Il vicariato di Moradega. All’estremità occidentale di Bonferraro sulla strada per Mantova è situato l’abitato di Moratica, dove sorgeva l’antico castello, di cui oggi non rimangono tracce. L’origine dei possedimenti del monastero di S. Zeno a Moratica va individuata nella concessione rilasciata da Lodovico il Pio nell’850. La dipendenza di Moratica dal monastero di S. Zeno di Verona venne confermata da vari diplomi regi e imperiali. Il castello di Moratica rimase in possesso dell’abbazia per poco più di cento anni e poi venne ceduto in feudo dall’abate Gerardo a Fatino degli Avvocati (1169). Il 23 giugno 1267, con il testamento di Bonifacio da Moratica il castello, con tutti i diritti ad esso spettanti passò a Bartolomeo da Palazzo.
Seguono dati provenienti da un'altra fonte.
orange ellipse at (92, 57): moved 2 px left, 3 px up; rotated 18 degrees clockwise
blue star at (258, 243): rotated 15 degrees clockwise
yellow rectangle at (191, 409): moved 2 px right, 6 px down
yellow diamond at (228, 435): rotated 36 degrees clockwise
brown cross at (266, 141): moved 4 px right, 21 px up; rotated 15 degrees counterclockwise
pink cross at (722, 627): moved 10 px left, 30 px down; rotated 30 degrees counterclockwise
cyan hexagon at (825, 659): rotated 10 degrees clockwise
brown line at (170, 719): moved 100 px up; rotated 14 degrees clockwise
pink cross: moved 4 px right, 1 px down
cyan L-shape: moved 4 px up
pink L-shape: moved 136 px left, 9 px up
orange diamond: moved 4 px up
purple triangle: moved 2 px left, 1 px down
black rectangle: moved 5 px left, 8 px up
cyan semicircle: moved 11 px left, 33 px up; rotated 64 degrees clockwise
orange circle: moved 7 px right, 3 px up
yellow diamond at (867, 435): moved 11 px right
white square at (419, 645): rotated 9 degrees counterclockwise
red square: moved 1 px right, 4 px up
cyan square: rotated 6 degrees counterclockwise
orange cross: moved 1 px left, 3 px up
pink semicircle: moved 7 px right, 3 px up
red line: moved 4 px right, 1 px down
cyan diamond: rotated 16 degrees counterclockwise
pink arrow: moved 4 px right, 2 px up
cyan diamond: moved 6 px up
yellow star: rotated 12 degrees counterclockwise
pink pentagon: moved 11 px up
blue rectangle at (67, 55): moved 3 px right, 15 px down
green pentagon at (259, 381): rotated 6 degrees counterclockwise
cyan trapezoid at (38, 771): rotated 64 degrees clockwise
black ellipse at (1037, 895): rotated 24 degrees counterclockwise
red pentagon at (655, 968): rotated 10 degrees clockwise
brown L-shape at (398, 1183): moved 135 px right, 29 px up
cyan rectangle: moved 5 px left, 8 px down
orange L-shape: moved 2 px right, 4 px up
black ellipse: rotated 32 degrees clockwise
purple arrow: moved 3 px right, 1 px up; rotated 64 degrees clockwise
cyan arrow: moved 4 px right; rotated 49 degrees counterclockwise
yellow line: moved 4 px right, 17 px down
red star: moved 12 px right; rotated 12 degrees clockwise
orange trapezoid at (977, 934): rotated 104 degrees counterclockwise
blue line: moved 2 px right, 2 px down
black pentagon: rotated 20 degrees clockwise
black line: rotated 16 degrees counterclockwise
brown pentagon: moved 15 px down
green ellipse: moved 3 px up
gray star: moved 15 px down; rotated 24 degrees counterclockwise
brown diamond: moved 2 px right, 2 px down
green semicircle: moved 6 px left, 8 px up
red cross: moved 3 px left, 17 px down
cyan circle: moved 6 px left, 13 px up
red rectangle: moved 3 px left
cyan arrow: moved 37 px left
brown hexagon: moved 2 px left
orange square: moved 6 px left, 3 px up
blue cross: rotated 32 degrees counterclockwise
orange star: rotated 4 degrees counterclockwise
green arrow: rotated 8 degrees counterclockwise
Anche se non possediamo notizie dettagliate sul feudo di Moratica per il tardo medioevo, sappiamo che il castello cadde sotto la giurisdizione del comune di Verona prima e poi dei Signori della Scala. Fu soprattutto nell’ultimo quarto del Duecento che, per assecondare la politica filo mantovana di Alberto della Scala, l’abate di S. Zeno, Pietro della Scala, concesse una sserie di investiture ai Bonacolsi e ad altri mantovani depauperando enormemente il patrimonio fondiario dell’abbazia a Moratica. Alla fine della Signoria scaligera la mensa di S. Zeno poteva contare, in questa località, solo sui diritti giurisdizionali e su quelli di decima. La decadenza politica ed economica di Moratica continuò anche nel Settecento, quando il suo vicariato fu soppresso ed essa venne assoggettata al vicariato di Erbè. Pampuro Ha una storia insolita, edificato su terreni emersi, circondato dalle valli del Tione, seguì sempre dal 1077 le sorti di Castel d’Ario, come feudo del Vescovo di Trento. Bonificati i terreni dai Bonferraresi, si trovò ancora isolato dal comune di origine e solo nel 1846 fu accorpato al comune di Sorgà.